Wayne Mumford

Personal information
- Full name: Wayne Ernest Mumford
- Date of birth: 3 November 1964 (age 61)
- Place of birth: Rhymney, Wales
- Position: Right back

Youth career
- 1980–1982: Manchester City

Senior career*
- Years: Team / Apps / (Gls)
- 1982–1984: Birmingham City / 7 / (0)
- 1984–1985: Worcester City /  / (1)
- 1985–1986: Coventry Sporting
- 1986: Leamington
- 1986–1987: Bedworth United

= Wayne Mumford =

Welsh footballer

Wayne Ernest Mumford (born 3 November 1964) is a Welsh former professional footballer who played in the English Football League for Birmingham City.
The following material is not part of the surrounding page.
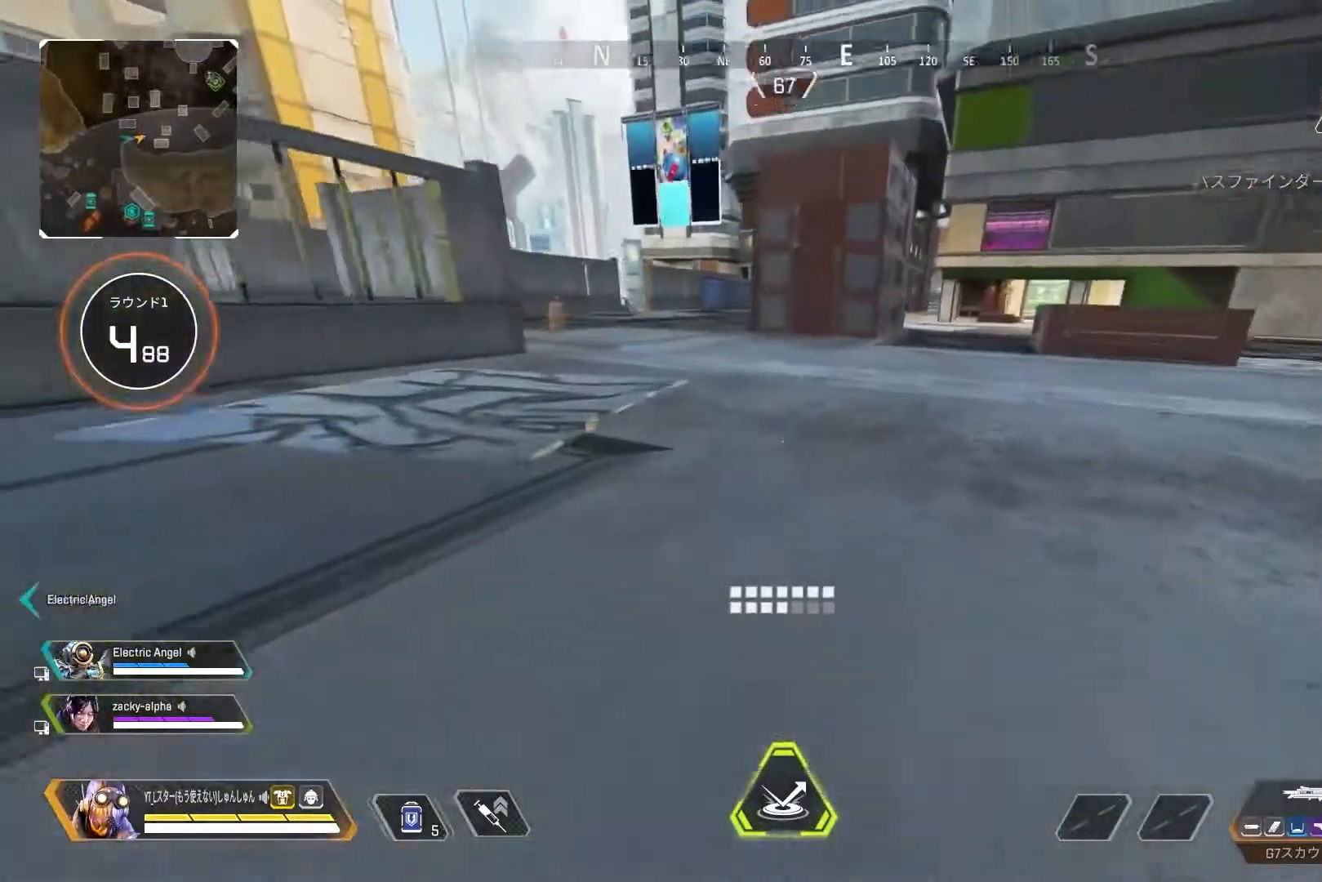
{"buttons": [], "left_stick": "right", "right_stick": "up-right", "events": [[150, "L1", "down"], [150, "L3", "up"], [150, "R3", "up"], [233, "L1", "up"], [350, "left_stick", "right"]]}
Mumford was born in Rhymney, Monmouthshire, and brought up in Coventry, Warwickshire. Capped by Wales at youth level, he began his club career as an apprentice with Manchester City, but returned to the Midlands where he signed professional forms with Birmingham City in September 1982. He made his debut as a 17-year-old in the First Division on 16 October 1982 in a 1–1 draw at Nottingham Forest. This was the first of six starts for the first team: in each case he deputised competently for established right backs Dave Langan and Jim Hagan. Mumford also captained Birmingham's youth team. He was released in 1984, and went on to play Southern League football for Worcester City, Coventry Sporting, Leamington and Bedworth United, before a knee injury put an end to his career.